Moment. Nicht so schnell. Wenn es um den MVP-Titel geht, liegt Russell Wilson derzeit unangefochten in Führung. Weshalb sich Kyler Murray mit einem starken Finish dennoch die Krone aufsetzen könnte, erfährt ihr hier.

Kyler Murray und das AT&T Stadium – klingt nach einer wunderbaren Liebesgeschichte. Nach dem Sieg über die Dallas Cowboys (38-10) besserte der Quarterback der Arizona Cardinals seine persönliche Statistik auf 7-0 aus. Alle seine Spiele in der Heimstätte der Cowboys konnte Murray bisher für sich entscheiden. Fünf auf High School Ebene, eines am College, wo der 23-jährige Oklahoma zur „Big 12 Championship” führte. Auf der großen NFL Bühne wurde die Erfolgsstory fortgesetzt. „Es ist ein spezielles Gefühl, wieder heimzukommen. Ich habe die ganze Woche versucht, mich auf das Wesentliche zu konzentrieren. Es geht nicht um meine persönliche Bilanz, sondern um uns als Team. Gegen die Cowboys haben wir einen richtig guten Job gemacht“, sagte Murray direkt nach dem Spiel.

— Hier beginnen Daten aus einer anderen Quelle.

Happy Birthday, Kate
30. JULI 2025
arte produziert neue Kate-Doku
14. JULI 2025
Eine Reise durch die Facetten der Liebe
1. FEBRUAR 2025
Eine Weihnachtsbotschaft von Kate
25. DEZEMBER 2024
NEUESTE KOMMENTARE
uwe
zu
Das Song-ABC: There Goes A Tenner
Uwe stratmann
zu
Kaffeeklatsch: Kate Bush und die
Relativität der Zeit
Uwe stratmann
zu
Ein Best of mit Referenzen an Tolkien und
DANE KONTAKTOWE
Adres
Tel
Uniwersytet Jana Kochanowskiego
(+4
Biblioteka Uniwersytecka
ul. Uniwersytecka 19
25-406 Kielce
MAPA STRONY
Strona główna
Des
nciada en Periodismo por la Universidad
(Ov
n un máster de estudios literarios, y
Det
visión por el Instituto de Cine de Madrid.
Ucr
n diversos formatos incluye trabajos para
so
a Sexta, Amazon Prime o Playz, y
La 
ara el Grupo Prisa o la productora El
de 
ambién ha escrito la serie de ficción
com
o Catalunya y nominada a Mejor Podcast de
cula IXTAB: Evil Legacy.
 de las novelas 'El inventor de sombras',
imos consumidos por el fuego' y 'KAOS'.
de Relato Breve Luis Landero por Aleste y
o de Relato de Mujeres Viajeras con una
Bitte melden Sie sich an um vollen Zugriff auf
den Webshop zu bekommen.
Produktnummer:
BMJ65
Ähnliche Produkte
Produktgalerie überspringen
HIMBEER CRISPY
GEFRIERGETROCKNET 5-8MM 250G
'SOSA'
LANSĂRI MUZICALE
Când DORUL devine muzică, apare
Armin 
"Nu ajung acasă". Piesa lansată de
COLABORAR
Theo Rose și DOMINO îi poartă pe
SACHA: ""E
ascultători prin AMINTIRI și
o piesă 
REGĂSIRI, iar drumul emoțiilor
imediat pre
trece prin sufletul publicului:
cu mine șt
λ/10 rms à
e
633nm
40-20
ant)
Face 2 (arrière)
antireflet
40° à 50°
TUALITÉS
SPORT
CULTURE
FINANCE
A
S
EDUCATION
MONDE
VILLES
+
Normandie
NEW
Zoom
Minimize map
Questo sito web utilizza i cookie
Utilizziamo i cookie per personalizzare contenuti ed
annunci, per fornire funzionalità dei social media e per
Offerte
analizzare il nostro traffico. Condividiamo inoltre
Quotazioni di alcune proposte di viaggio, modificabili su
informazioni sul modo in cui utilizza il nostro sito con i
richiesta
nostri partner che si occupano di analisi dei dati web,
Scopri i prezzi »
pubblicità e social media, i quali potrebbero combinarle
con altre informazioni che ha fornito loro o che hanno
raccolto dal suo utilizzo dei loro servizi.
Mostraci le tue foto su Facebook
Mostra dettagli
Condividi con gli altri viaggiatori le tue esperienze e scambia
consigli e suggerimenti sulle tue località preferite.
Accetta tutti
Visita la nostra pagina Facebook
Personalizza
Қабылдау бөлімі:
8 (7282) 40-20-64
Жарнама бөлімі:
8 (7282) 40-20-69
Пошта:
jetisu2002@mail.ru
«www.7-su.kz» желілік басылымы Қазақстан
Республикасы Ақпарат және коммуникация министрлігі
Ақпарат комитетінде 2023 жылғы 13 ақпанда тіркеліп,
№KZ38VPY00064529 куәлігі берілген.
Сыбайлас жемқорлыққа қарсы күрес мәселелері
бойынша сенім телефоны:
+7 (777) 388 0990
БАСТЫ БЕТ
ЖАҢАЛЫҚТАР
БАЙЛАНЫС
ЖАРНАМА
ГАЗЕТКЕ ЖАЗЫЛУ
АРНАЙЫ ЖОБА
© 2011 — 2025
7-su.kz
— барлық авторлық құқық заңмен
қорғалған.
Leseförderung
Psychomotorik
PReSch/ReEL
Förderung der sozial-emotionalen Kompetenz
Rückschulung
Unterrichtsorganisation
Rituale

Mit horizontaler Spielweise zum Erfolg

Was auffiel: Der Nummer eins Pick der Cardinals aus dem Jahr 2019 fokussierte sich wahrlich auf das Wesentliche. Seine Stärken beim Deep Ball und seine Agilität in der Pocket (74 Rushing Yards, 1 TD) stellte die ersatzgeschwächte Defense der Cowboys vor große Herausforderungen. 9 von 24 Passversuchen sind für 188 Yards angekommen. Eine ausbaufähige Bilanz, sollte man meinen. Doch die horizontal angelegte Spielweise Murrays ermöglichte WR Christian Kirk u.a. einen 80-Yard Touchdown. Ein Weiterer gesellte sich im Laufe des Spiels hinzu.

Head Coach Kliff Kingsbury war mit der Performance seines Quarterbacks zufrieden: „Es war nicht einfach für ihn, immerhin wurde die ganze Woche über das Spiel gesprochen. Er wirkte zu Beginn ein wenig aufgedreht. Mit seinen Beinen hat er unsere Drives lange am Leben gehalten. Ich bin sehr stolz darauf, wie er sich gesteigert hat.”

Murray mit starkem Finish zum MVP?

Bisher steht der „Offensive Rookie of the Year” vom Vorjahr bei 1.487 Passing Yards, 14 Touchdowns, 6 Interceptions und einem Quarterback Rating von 75,8. Sehr passable Zahlen, für einen MVP allerdings zu wenig. Weshalb es trotzdem reichen könnte? Kurzer Blick in die Statistik:

  • Patrick Mahomes: 2017 in der 1. Runde gedraftet, wird 2018 MVP
  • Lamar Jackson: 2018 in der 1. Runde gedraftet, wird 2019 MVP
  • Kyler Murray: 2019 in der 1. Runde gedraftet, wird 2020 ???

Kingsbury baut auf seinen jungen Quarterback und die Offense um ihn herum. Im Laufspiel erhält Murray Unterstützung von Kenyan Drake (164 Yards und 2 Touchdowns gegen die Cowboys) und Chase Edmunds. Die WR-Group mit den Superstars DeAndre Hopkins, Larry Fitzgerald und Christian Kirk zählt zur NFL Elite. Die O-Line der Cardinals ist davon weit entfernt. Murray ist aber schnell und wendig genug, um aus improvisierten Spielzügen Kapital zu schlagen. Wohin die Reise geht, wird spätestens am nächsten Spieltag beantwortet. Da treffen die Arizona Cardinals auf die noch ungeschlagenen Seattle Seahawks mit Russell Wilson in der Pocket. Die ideale Möglichkeit für Murray, seine MVP-Ambitionen unter Beweis zu stellen.